A decisão, publicada no Diário Oficial, gerou críticas devido à tensão persistente nas relações bilaterais, decorrente da ocupação britânica das Ilhas Malvinas, sobre as quais a Argentina reivindica soberania.

Horas antes da histórica vitória da Argentina sobre a Inglaterra na semifinal da Copa do Mundo, o presidente argentino, Javier Milei, assinou um decreto autorizando uma empresa britânica a explorar de hidrocarbonetos em águas argentinas.

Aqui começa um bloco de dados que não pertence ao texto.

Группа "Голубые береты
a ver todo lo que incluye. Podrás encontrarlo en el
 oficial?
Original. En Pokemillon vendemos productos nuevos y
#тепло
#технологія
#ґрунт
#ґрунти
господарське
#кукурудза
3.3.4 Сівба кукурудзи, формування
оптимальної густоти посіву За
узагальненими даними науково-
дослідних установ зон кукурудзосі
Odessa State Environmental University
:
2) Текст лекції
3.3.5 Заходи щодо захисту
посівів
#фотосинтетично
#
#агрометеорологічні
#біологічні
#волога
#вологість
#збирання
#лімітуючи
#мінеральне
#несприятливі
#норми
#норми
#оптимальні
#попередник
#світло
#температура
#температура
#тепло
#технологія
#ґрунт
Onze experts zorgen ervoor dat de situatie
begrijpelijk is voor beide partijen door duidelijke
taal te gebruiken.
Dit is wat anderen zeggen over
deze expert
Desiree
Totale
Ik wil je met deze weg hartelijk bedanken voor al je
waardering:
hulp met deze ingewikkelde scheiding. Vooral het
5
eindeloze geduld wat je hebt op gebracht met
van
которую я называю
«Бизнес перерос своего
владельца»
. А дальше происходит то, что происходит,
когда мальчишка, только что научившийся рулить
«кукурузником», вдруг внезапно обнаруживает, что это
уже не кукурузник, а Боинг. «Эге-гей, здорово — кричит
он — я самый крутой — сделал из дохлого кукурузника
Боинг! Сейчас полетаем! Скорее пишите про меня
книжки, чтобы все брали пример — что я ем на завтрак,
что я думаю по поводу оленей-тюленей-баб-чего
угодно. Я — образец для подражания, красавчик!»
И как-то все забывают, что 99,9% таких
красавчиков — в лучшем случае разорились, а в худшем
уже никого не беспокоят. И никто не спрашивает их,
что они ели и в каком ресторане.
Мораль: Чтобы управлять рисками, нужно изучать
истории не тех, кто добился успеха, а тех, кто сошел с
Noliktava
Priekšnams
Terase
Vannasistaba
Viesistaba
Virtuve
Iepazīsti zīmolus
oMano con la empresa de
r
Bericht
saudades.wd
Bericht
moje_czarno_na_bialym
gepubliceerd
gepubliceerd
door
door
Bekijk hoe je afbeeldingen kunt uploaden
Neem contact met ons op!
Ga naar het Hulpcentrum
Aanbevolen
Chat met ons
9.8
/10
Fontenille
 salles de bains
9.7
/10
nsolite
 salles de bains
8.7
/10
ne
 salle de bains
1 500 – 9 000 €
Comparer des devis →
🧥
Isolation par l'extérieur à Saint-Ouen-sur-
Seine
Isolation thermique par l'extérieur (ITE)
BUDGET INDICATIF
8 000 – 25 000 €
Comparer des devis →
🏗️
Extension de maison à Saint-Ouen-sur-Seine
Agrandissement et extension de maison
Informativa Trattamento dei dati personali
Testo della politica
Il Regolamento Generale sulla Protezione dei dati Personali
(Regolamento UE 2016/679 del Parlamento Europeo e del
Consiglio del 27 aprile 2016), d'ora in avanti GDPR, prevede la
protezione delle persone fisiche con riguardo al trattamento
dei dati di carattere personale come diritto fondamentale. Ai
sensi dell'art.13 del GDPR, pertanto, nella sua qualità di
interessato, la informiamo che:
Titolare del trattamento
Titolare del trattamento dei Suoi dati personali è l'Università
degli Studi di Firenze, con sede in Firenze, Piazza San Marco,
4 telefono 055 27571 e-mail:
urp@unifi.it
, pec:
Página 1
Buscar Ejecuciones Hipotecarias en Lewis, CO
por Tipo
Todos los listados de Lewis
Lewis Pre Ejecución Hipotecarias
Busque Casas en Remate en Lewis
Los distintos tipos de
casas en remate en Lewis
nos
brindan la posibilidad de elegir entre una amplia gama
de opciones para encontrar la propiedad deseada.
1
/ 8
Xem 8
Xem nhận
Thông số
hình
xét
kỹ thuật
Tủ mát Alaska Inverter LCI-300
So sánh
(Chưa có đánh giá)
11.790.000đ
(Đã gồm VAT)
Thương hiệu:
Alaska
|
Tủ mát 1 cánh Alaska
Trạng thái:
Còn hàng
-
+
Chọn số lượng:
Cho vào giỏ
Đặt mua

A decisão, publicada no Diário Oficial, gerou críticas devido à tensão persistente nas relações bilaterais, decorrente da ocupação britânica das Ilhas Malvinas, sobre as quais a Argentina reivindica soberania.

O decreto, que passou quase despercebido em meio à euforia da Copa do Mundo, detalha que diversas empresas internacionais manifestaram interesse em desenvolver atividades e contribuir com capacidade técnica e financeira para a exploração de áreas marítimas localizadas na plataforma continental argentina.

O texto especifica que, em 14 de fevereiro de 2025, a empresa britânica Challenger Energy Group manifestou formalmente seu interesse em obter uma licença de exploração para uma área marítima localizada na Bacia Norte Argentina, que está sob jurisdição nacional e abrange uma área aproximada de 5 mil quilômetros quadrados.

O Secretariado de Energia, subordinado ao Ministério da Economia, deve convocar uma Licitação Pública Internacional para determinar a adjudicação da licença de exploração "com base na manifestação de interesse apresentada pela empresa Challenger Energy Group", detalha o decreto.

O governo manteve-se em silêncio durante várias semanas sobre as  explorações ilegais, mas assim que terminou a partida em que a Argentina derrotou a Inglaterra por 2 a 1, emitiu uma inesperada "nota formal de protesto" à embaixada do Reino Unido em Buenos Aires para expressar "a mais veemente rejeição" aos movimentos do navio HMS Medway, —estacionado ilegalmente nas Ilhas Malvinas—, que não foram devidamente notificados.